Their crusade against the titans--against all that had been shaped and reshaped countless times over--had gone well over the millennia. The fallen brother of the pantheon, Sargeras, had elevated the eredar to a position of grand power over the other demons, and that power had served his people well. They were lords of the Great Dark Beyond, laying waste to everything that opened itself to the corruption from the Void.
Malfias lamented the short-sightedness of the mortals that surrounded him now. The fragile youths scurrying through the streets below knew very little about what truly existed beyond the borders of reality. The true nightmares lurking beyond those boundaries understood this, and they preyed upon the naivete of the mortals, twisting and coercing them into opening gateways for their influence. Perhaps it was this influence that ultimately led to the Legion’s downfall.
The Army of the Light, along with a combined force of the Horde and Alliance of Azeroth, had descended upon Argus--homeworld to Sargeras’s Burning Legion--and cut out the heart of the Burning Crusade itself. Malfias had watched it through the eyes of his allies on the crumbling world, and he raged at his powerlessness to stop it. His duties to the Gates, however, were far more important.
Yet, he had still failed. The Outer Gates--all four of which he was aware--consumed the armies that guarded them. Their opening had heralded the elimination of huge swaths of the cosmos. Entire stellar systems made of countless worlds and suns ceased to exist. What was more, however, is that those closest to those worlds had even forgotten about their existence. It was as if the lost places had never been there, as if they had never even been created.
Malfias remembered, though. He had maintained meticulous star charts at his stronghold near the Eastern Gate, and had studied these charts every day during his campaign to keep the gates closed. It was futile, however, as the opening of one of the gates cascaded into the opening of all. The vast forces arrayed against the cosmic doorways vanished without even a moment to stand firm. Of the survivors, most had been stripped of their abilities to wield their powers, including Malfias himself. Where Malfias was once an eredar lord who commanded a horizon full of demonic defenders, now he was nothing more than a refugee stripped of most of his power. It had only been through working with Telnara that he had been able to regain control over the arcane once more.
That was, perhaps, the greatest insult. At the height of his duties, Malfias commanded abilities feared by all who knew him. The power to split his consciousness into fragments and tuck them into the minds of his prey had made him virtually omnipresent. The illusion of reality bent to him, allowing the eredar to easily sway his opponents to his will. He was the only reality that many of them knew. Now, however, now he was not even a fraction of that. The opening of the gates and the battles fought against Those Who Came Through had stripped him of his power. Like the now-forgotten worlds consumed by the encroaching Nothingness, Malfias’s strength was barely even a memory. With the fall of Argus, Malfias could not even find refuge on his homeworld.

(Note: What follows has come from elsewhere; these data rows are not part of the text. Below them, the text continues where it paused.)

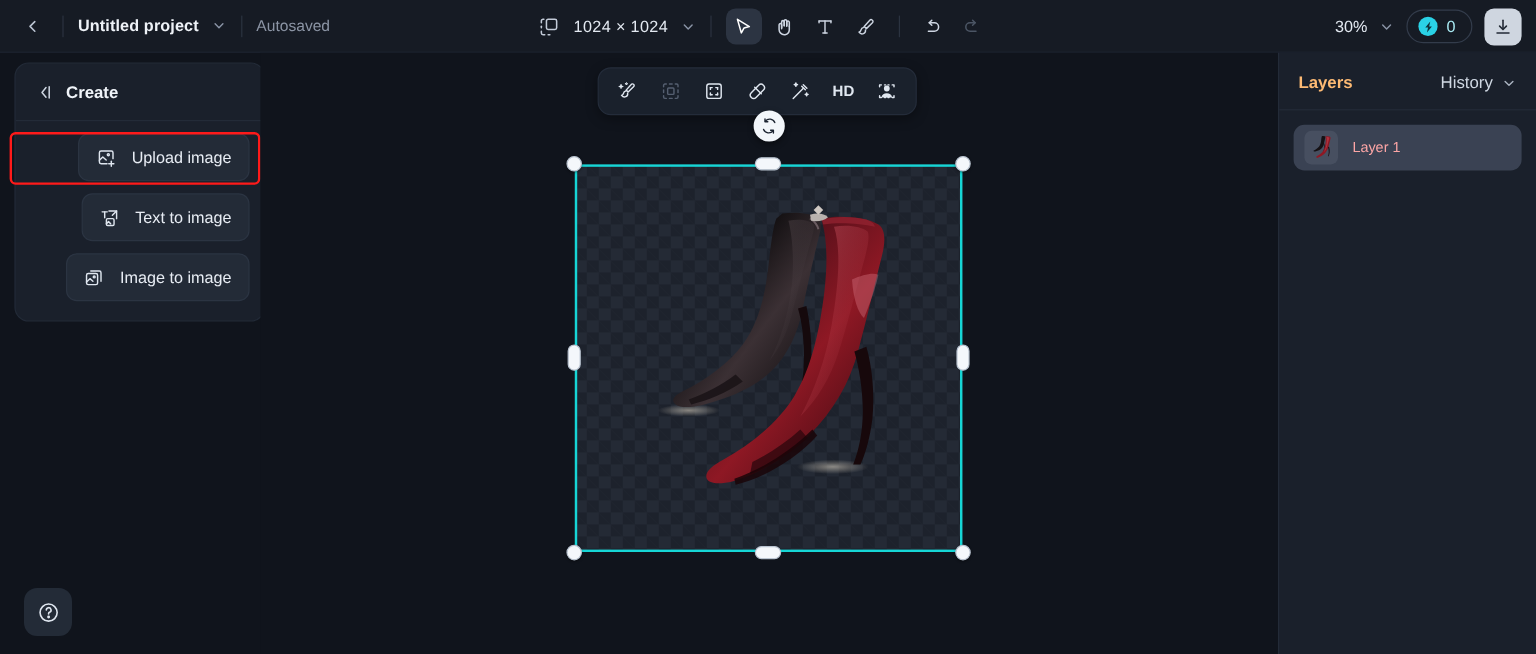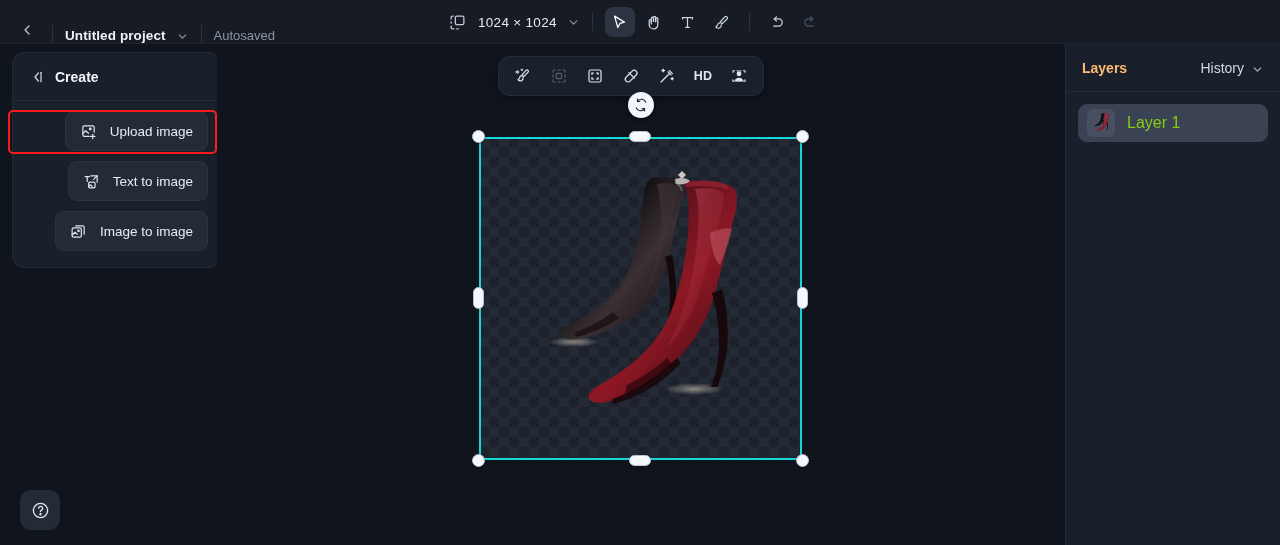"Untitled project" .tb-left { align-items: flex-end -> center }
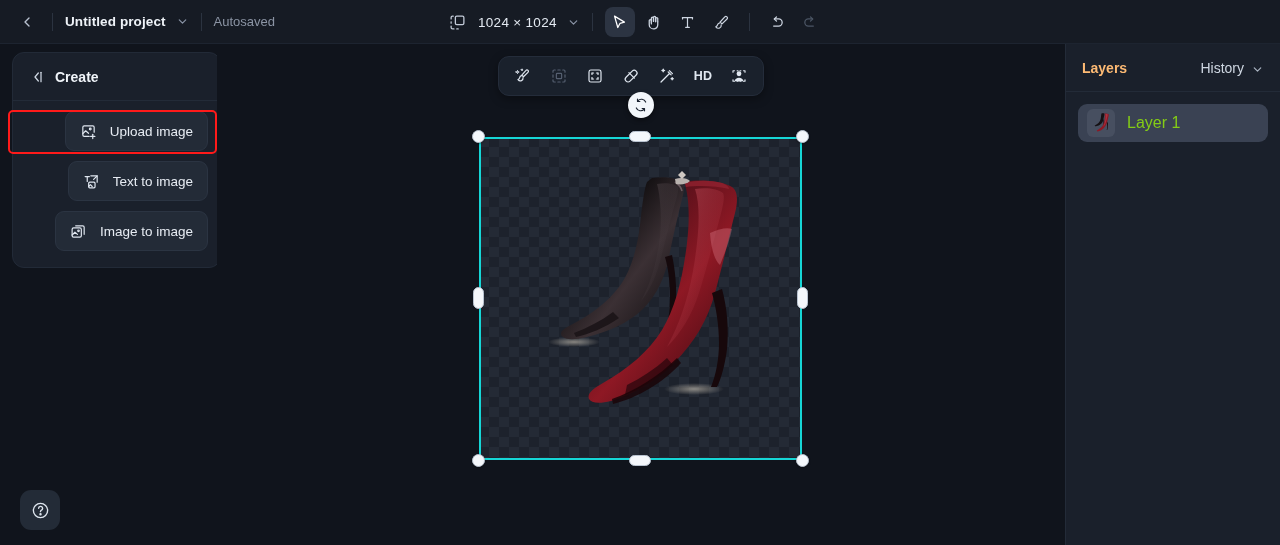"30%" div.tb-right { html: none -> <div> <div> <span>30%</span> <span> <svg> <polyline></polyline> </svg> </span> </div> <div> <span> <svg> <path></path> </svg> </span> <span>0</span> </div> <div> <svg> <path></path> <polyline></polyline> <path></path> </svg> </div> </div> }
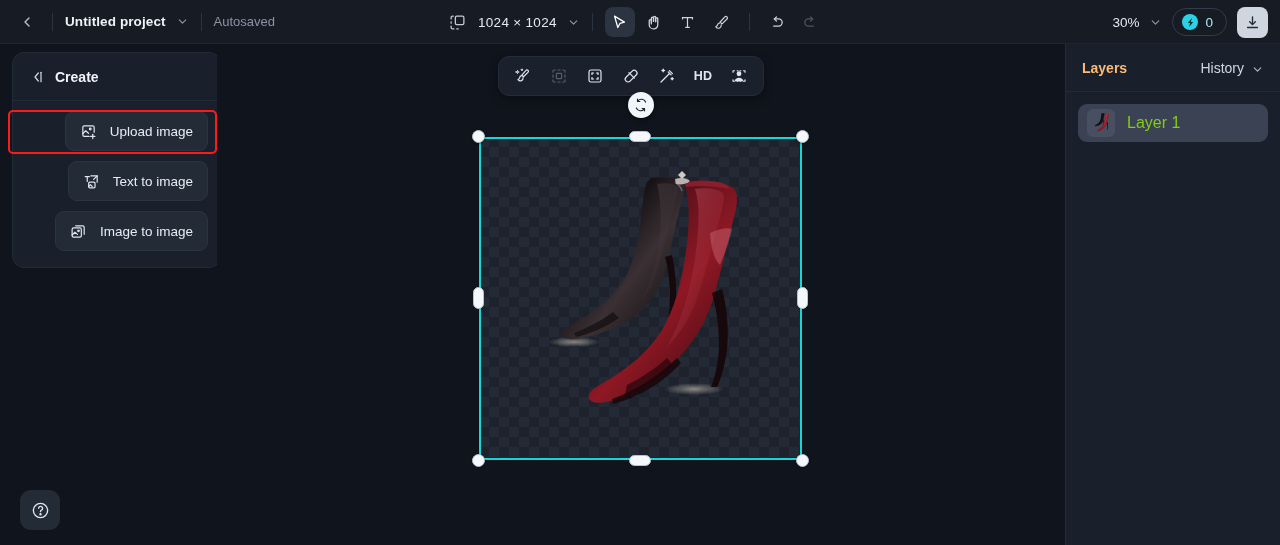"Layer 1" .layer-name { color: #84cc16 -> #fca5a5; font-size: 16px -> 12px }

He was mostly alone, he was mostly powerless, and all those he had encountered prior to this day were rejoicing at that fact.
The eredar refugee grimaced at the city around him. With his newfound freedom, however, it was time for him to stop hiding. It was time for him to return.
“As you mortals say,” Malfias cleared his throat, but did not turn to face Telnara, “good bye.”
Summoning a hovering disc beneath his hooves, Malfias rose into the sky above the Alliance city and faded as he flew into the horizon.
Telnara remained on the roof until sundown.